When he was younger the cyclist Mark Cavendish used to be downright rude, throwing tantrums continually, storming off, yelling at camera crews and interviewers.  It was only once he signed for Sky that they must have set their PR people on him and he reined it all in, and presumably grew up a bit.


----------



## claracanter (30 November 2016)

I think Andy will win it and rightly so. He has finally fulfilled his potential and so many people( me included) didn't think he would ever get there. He might not have a great public persona but at the age of 9 he experienced the Dunblane Massacre. Horrific. I think he should be cut some slack.


----------



## ycbm (30 November 2016)

TelH said:



			'Sports Personality of the Year: The winner is the sportsperson, judged by a public vote, to have achieved the most that year.' 
'Personality' has nothing to do with it, it's all about achievement.
.
		
Click to expand...

Nothing based on a public vote on television is ever just about achievement, is it?


----------



## MotherOfChickens (30 November 2016)

Crazy_cat_lady said:



			l.
Had Lewis Hamilton won the f1 world title think he may have been nominated.
		
Click to expand...

thank god for small mercies, arrogant little git that he is.

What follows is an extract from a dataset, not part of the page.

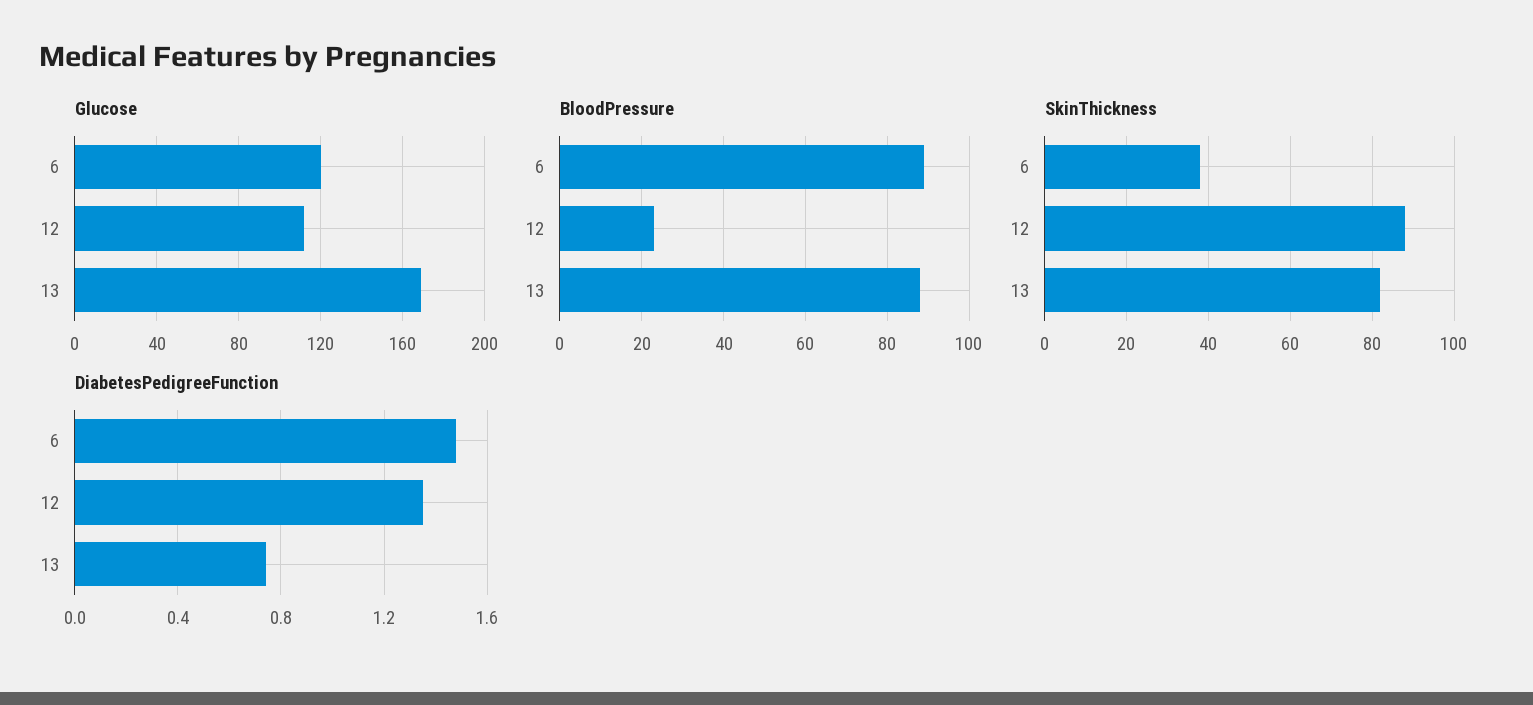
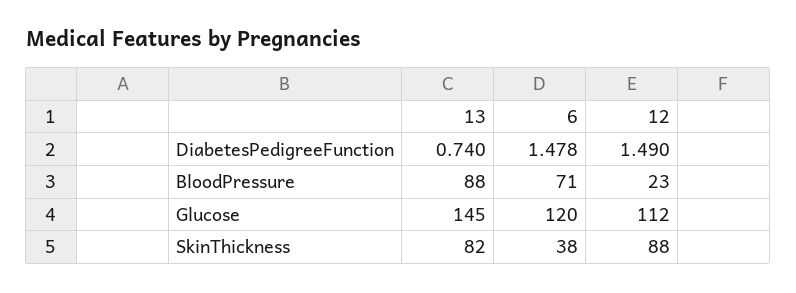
Glucose, 13: 170 -> 145
BloodPressure, 6: 90 -> 71
DiabetesPedigreeFunction, 12: 1.35 -> 1.49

I love Andy, what's not to like? He comes across much better than he used to and tbh, there arent that many showjumpers that can string a comprehensible paragraph together for the camera either. He's been in some epic matches this year.


----------



## case895 (30 November 2016)

My problem with this competition is that it has never been clearly defined what it is for. Lifetime achievement? Success this year? Popularity of the sport? Looks? The one think it clearly isn't is about personality, despite the name.


----------



## teapot (30 November 2016)

case895 said:



			My problem with this competition is that it has never been clearly defined what it is for. Lifetime achievement? Success this year? Popularity of the sport? Looks? The one think it clearly isn't is about personality, despite the name.
		
Click to expand...

I'd say it isn't lifetime achievement as they have a separate one for that.


----------



## Lizziehorselover (27 April 2017)

ycbm said:



			sure he's a lovely person, but the competition is Sports PERSONALITY of the year, not Sports Person.
		
Click to expand...

Being pedantic, there are two definitions of the word personality in the dictionary, the second of which refers to a celebrity or famous person, as such the terminology is correct!


----------